Tackling Rare Diseases That Affect Millions

Posted 6/8/2011

Orphan drug research can bring a first-of-its-kind medicine to patients and give them hope for the future.

(NAPSI)—The estimated 25 million Americans who suffer from one of the 7,000 identified rare diseases may be relieved to know biopharmaceutical researchers are working on over 400 new medicines to help fight those conditions.

The Challenge

Roughly 80 percent of rare diseases affect fewer than 6,000 patients in the U.S. There is a great need for new medicines to treat these diseases, most of which afflict children. However, the challenges of finding new treatments can be equally great. Many of these diseases are little understood and it can take years just to get an accurate diagnosis, which also limits the pool of potential clinical trial participants. That can make it difficult to enroll enough clinical trial participants to meet the Food and Drug Administration’s requirements. Because of this and other hurdles, rare disease research can be significantly more challenging and time consuming than other biopharmaceutical research, which can generally take 10 to 15 years and cost, on average, $1.3 billion to bring a new medicine to patients.

Some Solutions

Meanwhile, positive policies such as the Orphan Drug Act help spur innovation by providing fair incentives to companies that accept the burden, cost and risk of entering this field of research. Says Chris Silber, M.D., vice president of U.S. Clinical Research and Medical Affairs for Lundbeck, Inc., “Finding a therapy that really works in an underserved population that has been through tremendous adversity is one of the most gratifying things I can imagine.”

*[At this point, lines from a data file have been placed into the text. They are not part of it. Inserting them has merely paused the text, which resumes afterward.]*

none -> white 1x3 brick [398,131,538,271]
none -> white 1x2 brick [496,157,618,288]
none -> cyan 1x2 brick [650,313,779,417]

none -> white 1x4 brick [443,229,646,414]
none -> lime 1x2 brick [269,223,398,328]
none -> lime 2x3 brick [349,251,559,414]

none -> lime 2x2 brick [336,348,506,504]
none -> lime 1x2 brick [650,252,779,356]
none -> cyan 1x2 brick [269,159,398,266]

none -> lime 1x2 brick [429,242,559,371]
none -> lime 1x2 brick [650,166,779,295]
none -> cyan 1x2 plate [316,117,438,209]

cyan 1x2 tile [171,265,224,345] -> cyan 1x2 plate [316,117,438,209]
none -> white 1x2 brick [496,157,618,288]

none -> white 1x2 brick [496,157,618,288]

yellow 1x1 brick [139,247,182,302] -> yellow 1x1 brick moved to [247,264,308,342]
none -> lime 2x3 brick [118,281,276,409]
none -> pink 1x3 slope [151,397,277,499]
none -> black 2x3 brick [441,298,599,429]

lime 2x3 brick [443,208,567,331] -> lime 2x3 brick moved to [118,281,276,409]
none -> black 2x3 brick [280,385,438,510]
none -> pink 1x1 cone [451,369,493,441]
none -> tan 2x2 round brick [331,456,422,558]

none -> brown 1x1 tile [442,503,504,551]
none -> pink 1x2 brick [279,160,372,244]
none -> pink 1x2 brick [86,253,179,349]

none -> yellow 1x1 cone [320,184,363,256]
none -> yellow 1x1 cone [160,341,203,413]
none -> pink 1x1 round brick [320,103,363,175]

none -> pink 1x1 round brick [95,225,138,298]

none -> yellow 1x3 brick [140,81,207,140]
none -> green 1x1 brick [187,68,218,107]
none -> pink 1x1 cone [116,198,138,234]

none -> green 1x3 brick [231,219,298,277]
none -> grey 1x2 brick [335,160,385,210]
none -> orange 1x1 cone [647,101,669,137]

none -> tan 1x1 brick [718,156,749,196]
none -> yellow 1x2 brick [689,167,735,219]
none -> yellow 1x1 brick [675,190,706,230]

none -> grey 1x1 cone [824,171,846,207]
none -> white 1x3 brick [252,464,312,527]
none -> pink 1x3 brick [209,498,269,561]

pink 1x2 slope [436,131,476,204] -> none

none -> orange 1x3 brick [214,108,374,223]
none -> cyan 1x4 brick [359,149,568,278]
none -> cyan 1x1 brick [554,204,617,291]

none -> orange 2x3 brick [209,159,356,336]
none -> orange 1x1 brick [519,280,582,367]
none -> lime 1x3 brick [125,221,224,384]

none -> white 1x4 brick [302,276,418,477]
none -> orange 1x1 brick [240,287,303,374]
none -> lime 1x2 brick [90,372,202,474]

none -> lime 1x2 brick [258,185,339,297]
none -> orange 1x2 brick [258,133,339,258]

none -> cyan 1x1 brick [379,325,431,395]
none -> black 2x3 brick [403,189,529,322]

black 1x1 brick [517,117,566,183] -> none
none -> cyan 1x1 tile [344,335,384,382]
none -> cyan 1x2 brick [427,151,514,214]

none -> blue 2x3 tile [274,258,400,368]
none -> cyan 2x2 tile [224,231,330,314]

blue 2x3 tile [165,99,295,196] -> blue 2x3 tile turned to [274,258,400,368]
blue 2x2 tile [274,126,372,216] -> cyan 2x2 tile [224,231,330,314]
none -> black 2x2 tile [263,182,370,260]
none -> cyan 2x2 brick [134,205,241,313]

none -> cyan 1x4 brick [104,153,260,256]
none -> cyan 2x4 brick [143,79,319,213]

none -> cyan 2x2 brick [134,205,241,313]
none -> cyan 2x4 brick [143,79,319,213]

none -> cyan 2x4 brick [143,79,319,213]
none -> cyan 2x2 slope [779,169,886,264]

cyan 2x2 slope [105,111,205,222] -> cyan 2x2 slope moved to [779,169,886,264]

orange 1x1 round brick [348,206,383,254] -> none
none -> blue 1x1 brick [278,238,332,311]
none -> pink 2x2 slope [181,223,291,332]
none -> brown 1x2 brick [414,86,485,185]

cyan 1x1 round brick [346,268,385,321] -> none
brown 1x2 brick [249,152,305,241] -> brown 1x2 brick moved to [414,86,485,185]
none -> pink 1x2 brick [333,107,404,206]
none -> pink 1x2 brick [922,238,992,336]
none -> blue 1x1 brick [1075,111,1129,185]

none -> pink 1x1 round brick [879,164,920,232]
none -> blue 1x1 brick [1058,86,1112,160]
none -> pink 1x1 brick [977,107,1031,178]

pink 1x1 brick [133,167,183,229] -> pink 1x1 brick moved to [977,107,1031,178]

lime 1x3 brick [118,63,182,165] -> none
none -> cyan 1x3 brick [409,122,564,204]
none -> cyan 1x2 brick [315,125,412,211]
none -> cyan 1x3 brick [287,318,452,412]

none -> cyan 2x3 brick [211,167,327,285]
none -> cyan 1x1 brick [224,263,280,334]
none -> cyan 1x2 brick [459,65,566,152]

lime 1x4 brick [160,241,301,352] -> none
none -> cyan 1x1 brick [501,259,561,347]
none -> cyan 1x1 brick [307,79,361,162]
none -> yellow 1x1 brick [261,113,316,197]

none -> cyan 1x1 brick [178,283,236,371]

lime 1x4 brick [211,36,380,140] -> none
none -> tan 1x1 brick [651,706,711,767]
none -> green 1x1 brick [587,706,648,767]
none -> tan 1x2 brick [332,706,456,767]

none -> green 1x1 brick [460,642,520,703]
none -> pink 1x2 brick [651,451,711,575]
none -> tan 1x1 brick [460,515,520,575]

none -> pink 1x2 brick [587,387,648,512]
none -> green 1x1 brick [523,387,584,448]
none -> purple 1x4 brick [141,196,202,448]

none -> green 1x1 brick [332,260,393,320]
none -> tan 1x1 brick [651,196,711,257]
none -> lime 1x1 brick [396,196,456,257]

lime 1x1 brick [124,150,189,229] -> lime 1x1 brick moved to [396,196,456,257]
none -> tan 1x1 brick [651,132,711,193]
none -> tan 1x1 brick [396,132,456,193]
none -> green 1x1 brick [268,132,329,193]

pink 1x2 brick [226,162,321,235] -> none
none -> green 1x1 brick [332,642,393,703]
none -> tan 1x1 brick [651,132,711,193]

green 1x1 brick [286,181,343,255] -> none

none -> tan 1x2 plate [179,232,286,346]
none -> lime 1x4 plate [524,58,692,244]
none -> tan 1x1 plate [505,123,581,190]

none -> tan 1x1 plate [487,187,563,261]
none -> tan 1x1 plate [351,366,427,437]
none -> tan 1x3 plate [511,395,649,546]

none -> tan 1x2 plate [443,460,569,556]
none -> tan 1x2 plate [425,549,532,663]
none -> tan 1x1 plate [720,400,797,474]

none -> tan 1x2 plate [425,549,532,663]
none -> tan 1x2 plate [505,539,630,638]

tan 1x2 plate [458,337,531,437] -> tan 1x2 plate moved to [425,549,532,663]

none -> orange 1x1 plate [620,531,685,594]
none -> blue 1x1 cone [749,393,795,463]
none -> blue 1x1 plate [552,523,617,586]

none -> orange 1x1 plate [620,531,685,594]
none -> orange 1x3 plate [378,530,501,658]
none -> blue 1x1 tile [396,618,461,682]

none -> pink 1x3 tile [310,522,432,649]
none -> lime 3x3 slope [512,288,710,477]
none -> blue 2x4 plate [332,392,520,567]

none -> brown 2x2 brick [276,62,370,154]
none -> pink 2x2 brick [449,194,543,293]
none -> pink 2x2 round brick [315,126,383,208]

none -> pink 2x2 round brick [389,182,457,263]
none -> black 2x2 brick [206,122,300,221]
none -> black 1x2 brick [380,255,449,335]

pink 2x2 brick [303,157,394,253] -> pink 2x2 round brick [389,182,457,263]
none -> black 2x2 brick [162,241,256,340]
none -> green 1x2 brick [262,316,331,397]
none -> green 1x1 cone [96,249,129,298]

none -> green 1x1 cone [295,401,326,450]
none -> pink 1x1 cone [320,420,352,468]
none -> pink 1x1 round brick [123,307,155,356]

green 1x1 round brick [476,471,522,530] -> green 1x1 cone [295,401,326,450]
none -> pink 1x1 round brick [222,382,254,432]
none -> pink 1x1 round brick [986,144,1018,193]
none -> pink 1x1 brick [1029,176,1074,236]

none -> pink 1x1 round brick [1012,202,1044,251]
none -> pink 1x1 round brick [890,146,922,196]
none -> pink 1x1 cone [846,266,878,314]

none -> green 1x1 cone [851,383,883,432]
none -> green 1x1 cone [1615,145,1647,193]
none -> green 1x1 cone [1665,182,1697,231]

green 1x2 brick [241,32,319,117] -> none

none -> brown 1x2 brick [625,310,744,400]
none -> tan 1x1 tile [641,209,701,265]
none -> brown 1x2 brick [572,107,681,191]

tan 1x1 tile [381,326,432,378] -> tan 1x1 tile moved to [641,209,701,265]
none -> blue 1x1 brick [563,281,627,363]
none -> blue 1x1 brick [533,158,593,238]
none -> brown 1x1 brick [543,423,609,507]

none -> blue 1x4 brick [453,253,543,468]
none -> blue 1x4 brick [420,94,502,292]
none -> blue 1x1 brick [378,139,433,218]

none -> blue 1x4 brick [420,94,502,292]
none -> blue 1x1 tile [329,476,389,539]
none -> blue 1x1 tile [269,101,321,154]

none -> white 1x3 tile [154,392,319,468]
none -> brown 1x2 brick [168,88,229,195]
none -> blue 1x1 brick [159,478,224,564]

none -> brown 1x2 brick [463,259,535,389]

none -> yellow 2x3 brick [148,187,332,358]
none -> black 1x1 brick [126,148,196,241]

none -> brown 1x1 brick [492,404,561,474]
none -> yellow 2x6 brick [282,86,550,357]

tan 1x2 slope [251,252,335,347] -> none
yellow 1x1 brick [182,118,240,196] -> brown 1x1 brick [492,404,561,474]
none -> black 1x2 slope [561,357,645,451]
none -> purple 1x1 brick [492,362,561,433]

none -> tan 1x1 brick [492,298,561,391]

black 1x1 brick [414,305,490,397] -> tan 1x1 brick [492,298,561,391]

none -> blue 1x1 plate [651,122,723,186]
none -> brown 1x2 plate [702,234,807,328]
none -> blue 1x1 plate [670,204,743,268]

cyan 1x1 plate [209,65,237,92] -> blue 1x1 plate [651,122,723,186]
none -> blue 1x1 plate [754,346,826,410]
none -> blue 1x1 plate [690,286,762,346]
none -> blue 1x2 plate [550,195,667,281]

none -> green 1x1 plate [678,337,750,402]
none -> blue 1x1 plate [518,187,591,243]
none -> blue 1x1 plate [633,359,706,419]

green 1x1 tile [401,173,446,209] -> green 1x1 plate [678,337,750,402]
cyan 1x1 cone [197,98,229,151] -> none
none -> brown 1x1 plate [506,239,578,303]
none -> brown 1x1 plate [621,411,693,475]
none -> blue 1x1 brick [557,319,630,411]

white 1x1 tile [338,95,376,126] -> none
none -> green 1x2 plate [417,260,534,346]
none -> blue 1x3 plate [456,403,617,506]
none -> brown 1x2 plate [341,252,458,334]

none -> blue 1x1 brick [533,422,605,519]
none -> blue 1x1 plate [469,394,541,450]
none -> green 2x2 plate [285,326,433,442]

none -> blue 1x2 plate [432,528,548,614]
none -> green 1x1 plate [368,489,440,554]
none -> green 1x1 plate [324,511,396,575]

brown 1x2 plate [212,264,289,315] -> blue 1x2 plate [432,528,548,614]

“Once you’ve talked to a desperate parent whose child is suffering or dying, you will be forever convinced of the need for medical innovation, including for terrible diseases that afflict even just a few,” adds PhRMA President and CEO John J. Castellani. “Researchers at biopharmaceutical companies are working every day to bring hope to patients with limited options.” PhRMA represents the country’s leading pharmaceutical research and biotechnology companies, which are devoted to inventing medicines that allow patients to live longer, healthier lives.